| EXERCISE DATA |
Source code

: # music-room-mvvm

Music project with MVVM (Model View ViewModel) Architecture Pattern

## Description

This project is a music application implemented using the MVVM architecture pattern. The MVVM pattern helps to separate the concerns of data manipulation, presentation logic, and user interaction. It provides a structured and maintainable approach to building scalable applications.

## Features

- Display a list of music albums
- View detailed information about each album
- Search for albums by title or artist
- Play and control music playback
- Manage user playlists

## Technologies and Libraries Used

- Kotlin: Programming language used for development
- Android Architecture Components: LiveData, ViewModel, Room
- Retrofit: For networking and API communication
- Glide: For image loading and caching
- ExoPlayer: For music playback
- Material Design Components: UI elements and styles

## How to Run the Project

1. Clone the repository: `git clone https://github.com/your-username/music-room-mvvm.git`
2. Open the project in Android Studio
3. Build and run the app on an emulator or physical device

| WHAT TO WORK ON |
Reproduce exactly the lines running from the one with "- Display a list of music albums" to the last line of the listing above. Add nothing else.

| THE COMPLETED TASK |
- Display a list of music albums
- View detailed information about each album
- Search for albums by title or artist
- Play and control music playback
- Manage user playlists

## Technologies and Libraries Used

- Kotlin: Programming language used for development
- Android Architecture Components: LiveData, ViewModel, Room
- Retrofit: For networking and API communication
- Glide: For image loading and caching
- ExoPlayer: For music playback
- Material Design Components: UI elements and styles

## How to Run the Project

1. Clone the repository: `git clone https://github.com/your-username/music-room-mvvm.git`
2. Open the project in Android Studio
3. Build and run the app on an emulator or physical device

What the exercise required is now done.